#### [Selected text]

Tourism in Iceland has grown considerably in economic significance. In 2025, the tourism industry accounted for 8.8% of Iceland's GDP, while the country received just under 2.3 million foreign overnight visitors.

==History==

Evolution of the annual number of foreign visitors to Iceland compared to the growth of the resident population.

Services provided to foreign tourists were for a long time an insignificant part of the Icelandic economy, rarely contributing more than 2 percent to GDP, even long after the advent of international air travel. Until the early 1980s, the number of foreign visitors to Iceland increased slowly and erratically, never exceeding 80,000 in a single year, and for many years after that only barely kept pace with the increase in the number of Icelanders travelling to and from the country. This situation lasted until the turn of the century, when the annual number of visitors exceeded the total resident population for the first time, at around 300,000.

A few years later the Icelandic tourism industry started to experience a boom which to this day shows no signs of abating, as witnessed by the fact that the number of foreign visitors grew on average by 6 percent per year between 2003 and 2010, and by some 20 percent per year on average between 2010 and 2014. In 2015, this rapid increase has continued, with the number of foreign visitors already exceeding 1 million in the period January to October. According to the Icelandic Tourist Board, the total number of overnight stays by foreign visitors to Iceland grew from 595,000 in 2000 to 2.1 million in 2010, before rising to 4.4 million in 2014.

The number of people working in tourism-related industries in Iceland was 21,600 in 2014, representing nearly 12 percent of the total workforce, and tourism's direct contribution to GDP is now close to 5 percent.

==Tourist demographics==
Iceland is well known for its untouched nature and unique atmosphere.
Iceland receives the highest number of tourists during summer (June–August). In 2014, around 42% of visitors arrived in Iceland during its summer months, proportionally a slight decrease compared to the previous two years, the percentage of winter visitors having increased by over 4% in the same period. As of year 2014, Iceland's largest tourism markets comprises tourists from Central/South Europe, followed by those from other regions: North America, the UK, then the Nordic countries. In terms of visitors from individual countries, the top five for 2014 were the UK, USA, Germany, France and Norway. Canada had the largest percentage increase in visitor numbers in the 2013-2014 period, with an increase of over 60% year on year.

#### [Given entries]
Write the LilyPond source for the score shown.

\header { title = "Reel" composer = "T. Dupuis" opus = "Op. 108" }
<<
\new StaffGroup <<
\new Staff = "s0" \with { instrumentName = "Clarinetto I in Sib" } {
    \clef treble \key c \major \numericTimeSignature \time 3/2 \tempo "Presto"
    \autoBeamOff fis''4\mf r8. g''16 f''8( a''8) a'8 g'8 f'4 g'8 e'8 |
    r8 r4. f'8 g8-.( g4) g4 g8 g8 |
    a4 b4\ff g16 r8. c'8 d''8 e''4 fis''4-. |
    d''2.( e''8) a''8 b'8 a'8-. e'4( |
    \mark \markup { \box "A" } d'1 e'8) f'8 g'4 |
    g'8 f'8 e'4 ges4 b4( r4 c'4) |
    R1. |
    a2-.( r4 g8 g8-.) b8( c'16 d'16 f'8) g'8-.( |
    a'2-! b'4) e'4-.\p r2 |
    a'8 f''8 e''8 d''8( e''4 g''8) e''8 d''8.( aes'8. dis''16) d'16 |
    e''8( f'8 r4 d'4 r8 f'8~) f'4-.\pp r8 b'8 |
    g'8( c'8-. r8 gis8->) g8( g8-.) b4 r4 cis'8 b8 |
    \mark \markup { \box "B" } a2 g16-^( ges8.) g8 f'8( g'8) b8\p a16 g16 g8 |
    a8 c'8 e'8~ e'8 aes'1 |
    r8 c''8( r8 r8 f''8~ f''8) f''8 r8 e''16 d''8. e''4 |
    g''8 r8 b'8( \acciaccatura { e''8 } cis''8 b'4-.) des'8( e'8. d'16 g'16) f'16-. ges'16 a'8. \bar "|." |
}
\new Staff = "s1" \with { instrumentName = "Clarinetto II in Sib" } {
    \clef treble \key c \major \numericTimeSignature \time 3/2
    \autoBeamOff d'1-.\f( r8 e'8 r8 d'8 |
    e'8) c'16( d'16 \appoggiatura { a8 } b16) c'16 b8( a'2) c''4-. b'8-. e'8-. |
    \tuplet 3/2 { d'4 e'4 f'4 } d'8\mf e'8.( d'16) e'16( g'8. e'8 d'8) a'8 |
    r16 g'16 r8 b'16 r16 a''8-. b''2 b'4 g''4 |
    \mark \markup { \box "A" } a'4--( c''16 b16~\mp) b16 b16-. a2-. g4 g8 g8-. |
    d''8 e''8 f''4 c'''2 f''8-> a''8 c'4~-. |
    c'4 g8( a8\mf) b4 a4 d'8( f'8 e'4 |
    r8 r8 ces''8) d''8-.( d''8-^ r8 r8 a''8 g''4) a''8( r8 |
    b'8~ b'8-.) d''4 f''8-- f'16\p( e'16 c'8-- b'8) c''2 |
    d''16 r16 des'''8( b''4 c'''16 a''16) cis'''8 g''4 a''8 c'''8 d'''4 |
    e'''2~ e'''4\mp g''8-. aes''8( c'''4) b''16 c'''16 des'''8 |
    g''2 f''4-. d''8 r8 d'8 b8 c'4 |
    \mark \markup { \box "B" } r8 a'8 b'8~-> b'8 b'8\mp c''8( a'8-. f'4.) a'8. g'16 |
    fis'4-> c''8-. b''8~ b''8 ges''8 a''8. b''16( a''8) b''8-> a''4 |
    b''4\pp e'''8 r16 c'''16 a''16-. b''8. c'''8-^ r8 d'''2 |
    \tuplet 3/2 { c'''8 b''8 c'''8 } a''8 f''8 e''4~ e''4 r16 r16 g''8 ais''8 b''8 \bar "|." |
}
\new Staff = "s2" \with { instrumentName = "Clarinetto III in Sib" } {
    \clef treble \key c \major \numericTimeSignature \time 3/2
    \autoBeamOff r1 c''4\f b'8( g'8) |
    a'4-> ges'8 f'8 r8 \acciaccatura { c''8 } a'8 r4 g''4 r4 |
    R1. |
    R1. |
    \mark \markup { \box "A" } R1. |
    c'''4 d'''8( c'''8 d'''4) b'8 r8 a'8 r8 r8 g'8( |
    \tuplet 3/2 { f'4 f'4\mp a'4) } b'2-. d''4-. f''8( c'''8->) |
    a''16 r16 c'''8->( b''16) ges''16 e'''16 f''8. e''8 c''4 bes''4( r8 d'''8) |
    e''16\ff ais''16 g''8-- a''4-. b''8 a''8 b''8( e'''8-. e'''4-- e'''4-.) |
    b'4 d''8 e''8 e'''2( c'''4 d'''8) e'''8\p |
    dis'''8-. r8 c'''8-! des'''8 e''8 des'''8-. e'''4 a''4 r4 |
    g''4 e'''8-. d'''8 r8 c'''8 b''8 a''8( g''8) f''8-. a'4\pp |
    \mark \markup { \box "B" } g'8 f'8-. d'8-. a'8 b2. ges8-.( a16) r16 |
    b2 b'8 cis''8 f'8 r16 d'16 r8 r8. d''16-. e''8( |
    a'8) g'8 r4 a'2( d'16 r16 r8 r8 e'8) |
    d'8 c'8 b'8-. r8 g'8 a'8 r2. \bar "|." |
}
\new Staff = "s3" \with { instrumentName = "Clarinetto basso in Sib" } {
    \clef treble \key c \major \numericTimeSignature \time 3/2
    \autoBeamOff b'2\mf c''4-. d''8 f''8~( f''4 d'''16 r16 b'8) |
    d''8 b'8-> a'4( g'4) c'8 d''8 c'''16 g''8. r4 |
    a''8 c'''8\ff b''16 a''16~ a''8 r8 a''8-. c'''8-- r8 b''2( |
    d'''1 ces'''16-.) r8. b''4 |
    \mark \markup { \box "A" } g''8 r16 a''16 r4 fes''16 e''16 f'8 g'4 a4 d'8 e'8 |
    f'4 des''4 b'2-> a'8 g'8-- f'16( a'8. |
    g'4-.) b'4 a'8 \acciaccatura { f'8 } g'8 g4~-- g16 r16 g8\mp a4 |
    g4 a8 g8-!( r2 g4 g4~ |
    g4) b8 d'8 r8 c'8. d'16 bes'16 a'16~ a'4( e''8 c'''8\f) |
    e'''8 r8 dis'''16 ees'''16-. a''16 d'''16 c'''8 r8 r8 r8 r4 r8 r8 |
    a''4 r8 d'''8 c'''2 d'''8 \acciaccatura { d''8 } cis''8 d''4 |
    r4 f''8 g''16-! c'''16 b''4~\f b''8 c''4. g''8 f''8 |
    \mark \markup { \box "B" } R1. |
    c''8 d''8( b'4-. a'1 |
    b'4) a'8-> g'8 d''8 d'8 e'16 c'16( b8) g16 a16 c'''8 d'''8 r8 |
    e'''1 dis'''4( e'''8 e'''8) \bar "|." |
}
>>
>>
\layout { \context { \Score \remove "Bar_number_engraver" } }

#### [Exercise set]
(a) From the text on tourism in Iceland, reproduce word for word the passage that begins at the words "Tourism in Iceland" and stops after "the resident population.".
(b) Answer these questions using the text on tourism in Iceland:
(i) What percentage of Iceland's GDP did the tourism industry account for in 2025?
(ii) How many people worked in tourism-related industries in Iceland in 2014?
(iii) Which country had the largest percentage increase in visitor numbers in the 2013-2014 period?
(c) Continue the text on tourism in Iceland, starting after its final sentence.

#### [Expected outputs]
(a)
Tourism in Iceland has grown considerably in economic significance. In 2025, the tourism industry accounted for 8.8% of Iceland's GDP, while the country received just under 2.3 million foreign overnight visitors.

==History==

Evolution of the annual number of foreign visitors to Iceland compared to the growth of the resident population.

(b)
(i) 8.8%
(ii) 21,600
(iii) Canada

(c)
== Overtourism in Iceland ==
Overtourism in Iceland is a result of both the huge rise in visitor arrivals, and their concentration in a small area of the country. Over 98% of visitors to Iceland come through Keflavik, just 45 minutes from Reykjavik, with many using the city as a short stopover on a transatlantic flight and restricting their travel to popular nearby sites like the Blue Lagoon and the Golden Circle.

This tourism boom, centred around Reykjavik and the south, has been problematic:

- Hotel rooms in Reykjavik have not kept pace with visitor numbers, rising by 42% and 264% respectively over the same period. Short term rental sites like Airbnb have plugged the gap, increasing residential property prices, pushing local people out of central Reykjavik, and shifting downtown amenities towards tourists rather than residents.
- In the small town of Akureyri, which saw a 91% increase in cruise ship arrivals between 2015 and 2019, economic benefits have not increased in line with the increase in cruise passengers. Local cafes saw just a 3.5% increase in business during a cruise ship visit, and restaurants just a 1% increase.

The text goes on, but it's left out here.